Reproduce the text of every entry below, changing "Kenmerken" to "Eigenschappen" and keeping everything else unchanged. Leave the pictures out.

Stored data entries
- - - - - - -

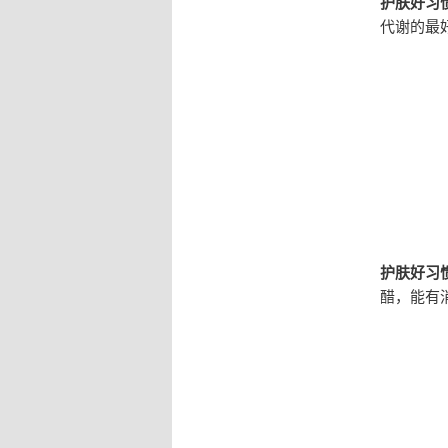
护肤好习惯
代谢的最
护肤好习惯
醋，能有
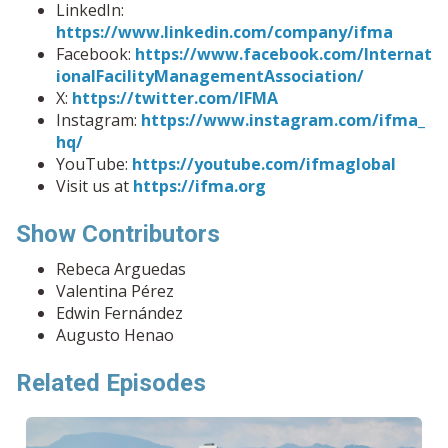
LinkedIn:
https://www.linkedin.com/company/ifma
Facebook:
https://www.facebook.com/Internat
ionalFacilityManagementAssociation/
X:
https://twitter.com/IFMA
Instagram:
https://www.instagram.com/ifma_
hq/
YouTube:
https://youtube.com/ifmaglobal
Visit us at
https://ifma.org
Show Contributors
Rebeca Arguedas
Valentina Pérez
Edwin Fernández
Augusto Henao
Related Episodes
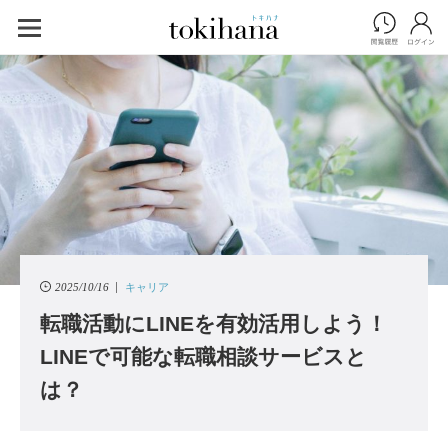
2025/10/16
キャリア
転職活動にLINEを有効活用しよう！
LINEで可能な転職相談サービスと
は？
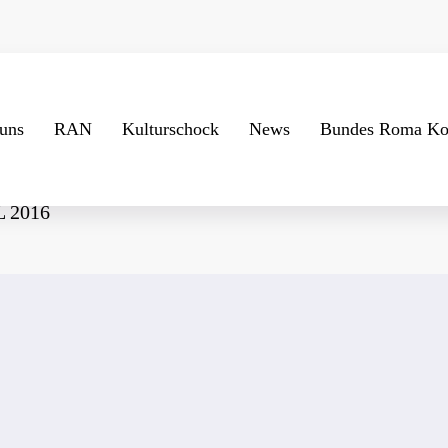
uns
RAN
Kulturschock
News
Bundes Roma Ko
 2016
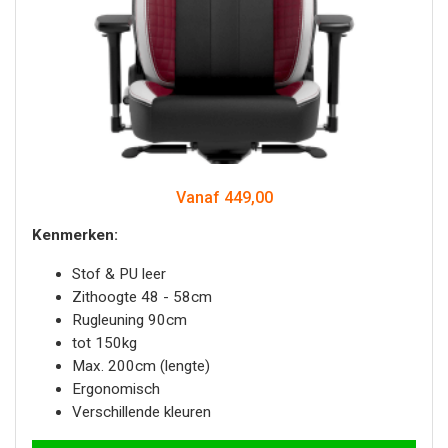
Vanaf 449,00
Kenmerken:
Stof & PU leer
Zithoogte 48 - 58cm
Rugleuning 90cm
tot 150kg
Max. 200cm (lengte)
Ergonomisch
Verschillende kleuren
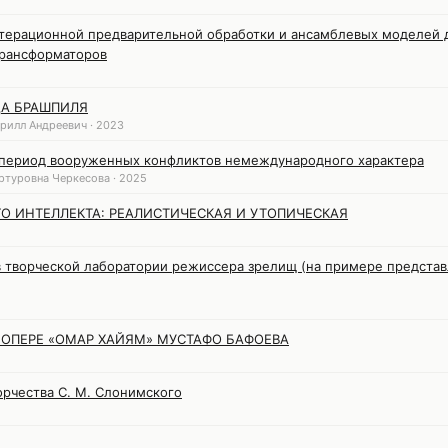
итерационной предварительной обработки и ансамблевых моделей 
трансформаторов
А БРАШПИЛЯ
рилл Андреевич · 2023
 период вооруженных конфликтов немеждународного характера
ртуровна Черкесова · 2025
О ИНТЕЛЛЕКТА: РЕАЛИСТИЧЕСКАЯ И УТОПИЧЕСКАЯ
 творческой лаборатории режиссера зрелищ (на примере предста
 ОПЕРЕ «ОМАР ХАЙЯМ» МУСТАФО БАФОЕВА
орчества С. М. Слонимского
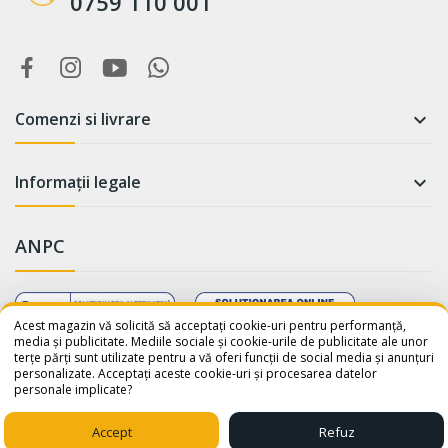
0759 110 001
Comenzi si livrare

Informații legale

ANPC
WhatsApp
Suntem online!
Acest magazin vă solicită să acceptați cookie-uri pentru performanță,
media și publicitate. Mediile sociale și cookie-urile de publicitate ale unor
terțe părți sunt utilizate pentru a vă oferi funcții de social media și anunțuri
Salut! Cum te putem ajuta? Scrie-
personalizate. Acceptați aceste cookie-uri și procesarea datelor
ne pe WhatsApp!
personale implicate?
📞 +40759110001
© 2026 - avatar-shop.ro was crafted with ♥ by
Sico Media
Accept
Refuz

- - - - - - -

#### [Task result]
护肤好习惯
代谢的最
护肤好习惯
醋，能有
LinkedIn:
https://www.linkedin.com/company/ifma
Facebook:
https://www.facebook.com/Internat
ionalFacilityManagementAssociation/
X:
https://twitter.com/IFMA
Instagram:
https://www.instagram.com/ifma_
hq/
YouTube:
https://youtube.com/ifmaglobal
Visit us at
https://ifma.org
Show Contributors
Rebeca Arguedas
Valentina Pérez
Edwin Fernández
Augusto Henao
Related Episodes
2025/10/16
キャリア
転職活動にLINEを有効活用しよう！
LINEで可能な転職相談サービスと
は？
uns
RAN
Kulturschock
News
Bundes Roma Ko
 2016
Vanaf 449,00
Eigenschappen:
Stof & PU leer
Zithoogte 48 - 58cm
Rugleuning 90cm
tot 150kg
Max. 200cm (lengte)
Ergonomisch
Verschillende kleuren
итерационной предварительной обработки и ансамблевых моделей 
трансформаторов
А БРАШПИЛЯ
рилл Андреевич · 2023
 период вооруженных конфликтов немеждународного характера
ртуровна Черкесова · 2025
О ИНТЕЛЛЕКТА: РЕАЛИСТИЧЕСКАЯ И УТОПИЧЕСКАЯ
 творческой лаборатории режиссера зрелищ (на примере предста
 ОПЕРЕ «ОМАР ХАЙЯМ» МУСТАФО БАФОЕВА
орчества С. М. Слонимского
0759 110 001
Comenzi si livrare

Informații legale

ANPC
WhatsApp
Suntem online!
Acest magazin vă solicită să acceptați cookie-uri pentru performanță,
media și publicitate. Mediile sociale și cookie-urile de publicitate ale unor
terțe părți sunt utilizate pentru a vă oferi funcții de social media și anunțuri
Salut! Cum te putem ajuta? Scrie-
personalizate. Acceptați aceste cookie-uri și procesarea datelor
ne pe WhatsApp!
personale implicate?
📞 +40759110001
© 2026 - avatar-shop.ro was crafted with ♥ by
Sico Media
Accept
Refuz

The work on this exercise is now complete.